Khanty Mansiysk: Russian Grandmaster Alexander Grischuk and Ukrainian stalwart Vassily Ivanchuk made it to the last-four of the World Chess Cup, defeating David Navara of Czech Republic and Teimour Radjabov of Azerbaijan respectively in the tiebreak games of the quarterfinals on Sunday.
After Peter Svidler of Russia and Ruslan Ponomariov of Ukraine had made to the semis following normal time-control games, Grischuk and Ivanchuk rose to the occasion to make it a battle between Russia and Ukraine only in this knockout event that started with 128 players.
Grischuk had his task cut out as he won the first game of tiebreaker with black pieces and the Russian had little difficulty in obtaining the needful draw in the return rapid game. That signaled the ouster of David Navara, who had not only played terrific chess but showed excellent gamesmanship during the course of the event.

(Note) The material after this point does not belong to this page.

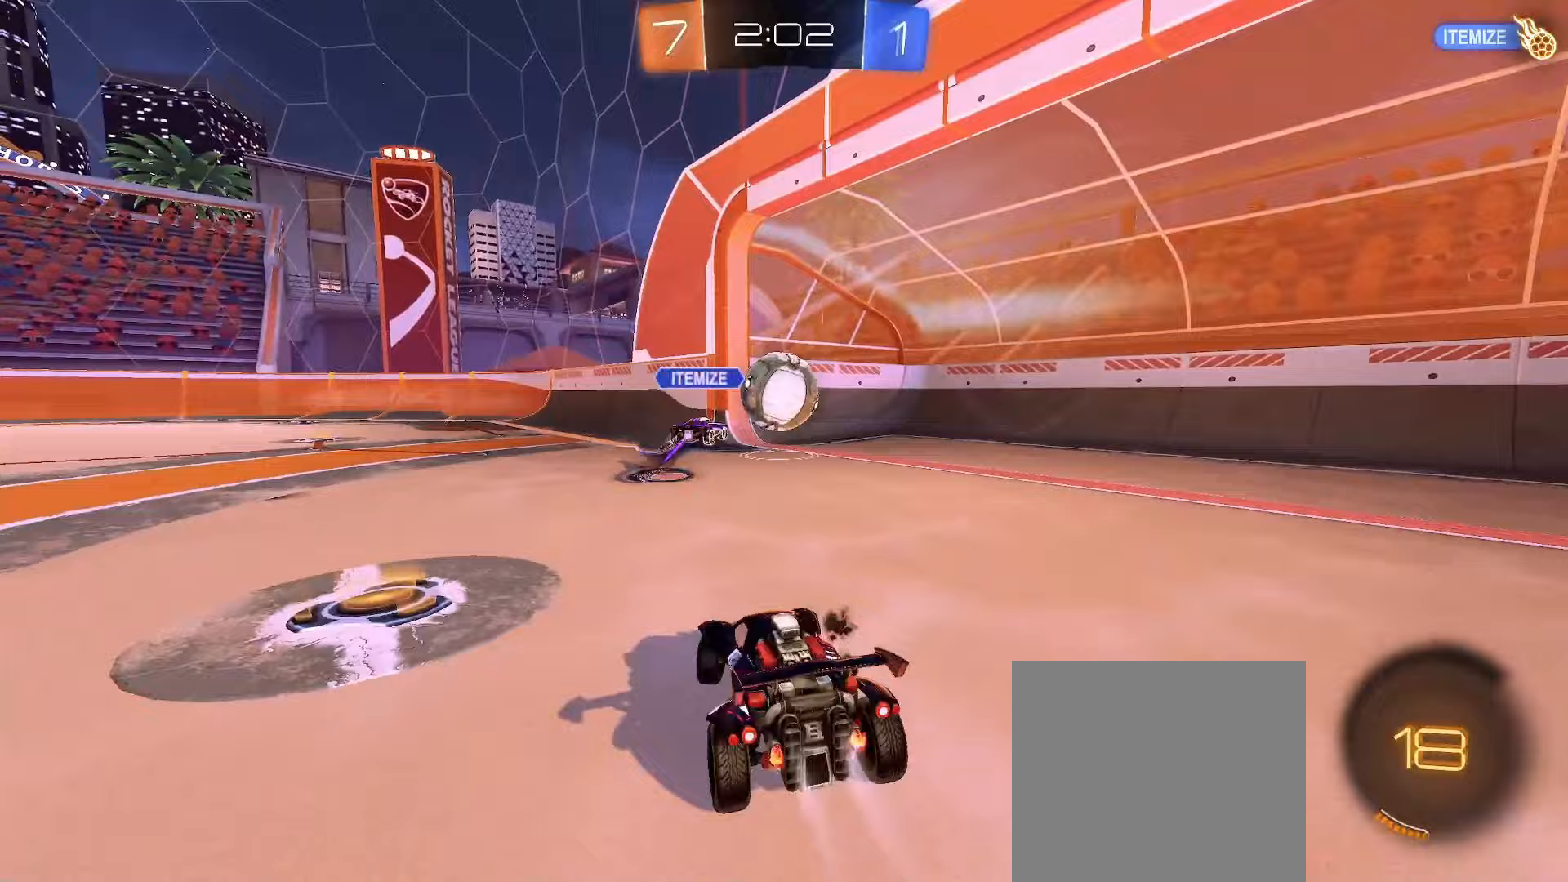
{"buttons": ["Y", "R2"], "left_stick": "center", "right_stick": "center", "events": [[100, "B", "up"], [317, "left_stick", "center"], [483, "Y", "down"]]}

Ivanchuk had to work harder in both the games. Teimour Radjabov is famous for his skills in the faster versions and kept Ivanchuk under pressure in the first game that started off with an English opening.

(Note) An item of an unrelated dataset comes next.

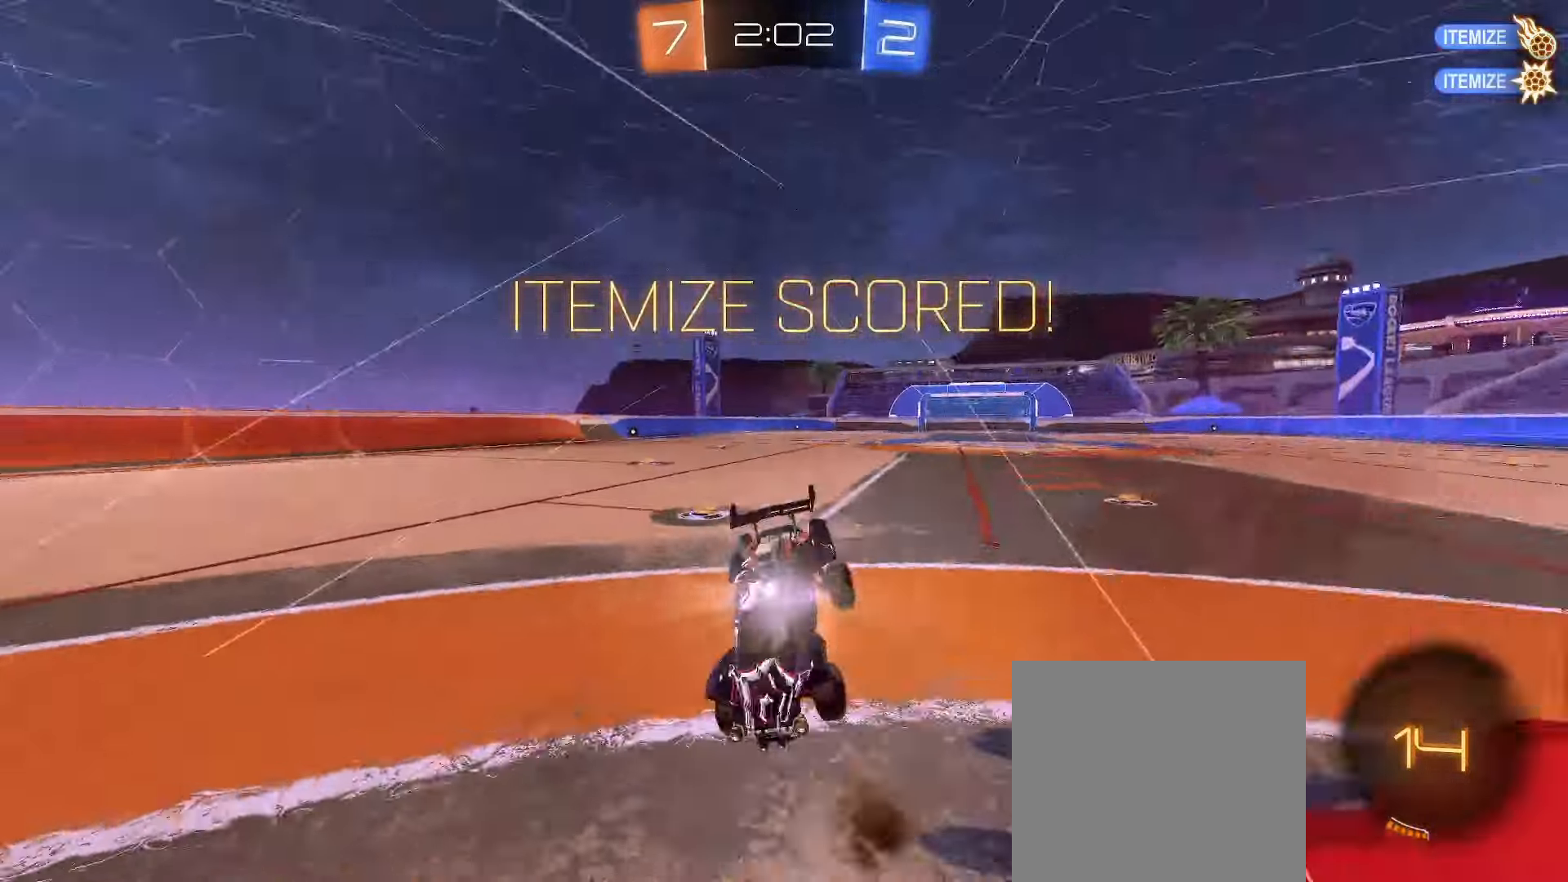
{"buttons": ["B", "L1"], "left_stick": "up-right", "right_stick": "center", "events": [[200, "left_stick", "up-right"], [500, "B", "down"]]}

The Azerbaijani got a slightly better position and kept pushing hard to finally win a rook for a Bishop. However, Ivanchuk came up with some dogged defense to keep white forces at bay.
Radjabov tried for the kill by transposing to the endgame but Ivanchuk`s defense was perfect and he got the draw after 120 moves.
In the return game, Radjabov was black and Ivanchuk called the shots in a Neo-Grunfeld defense. Going for the trade of queens early in the middle game, Ivanchuk got a better endgame and nurtured his advantage to make life difficult for his opponent.
As it turned out, the under-pressure Radjabov could not find the right path to recovery and blew it away with a blunder that cost him a piece. The game lasted 54 moves.
Grischuk won the first game after Navara went for unwarranted complications in a Caro Kann defense. The middle game was quite complicated after Navara decided to lose his right to castle and Grischuk worked on a remarkable tactic to outwit the younger player in just 43 moves.
In the return game, Navara went for the Bogo Indian defense and won a pawn but the resulting position remained within the boundaries of a draw. The game was drawn after 59 moves.
Peter Svidler will clash with Ponomariov in the first semifinal while the two winners today will take on each other in the second clash in the USD 1.6 million prize money competition.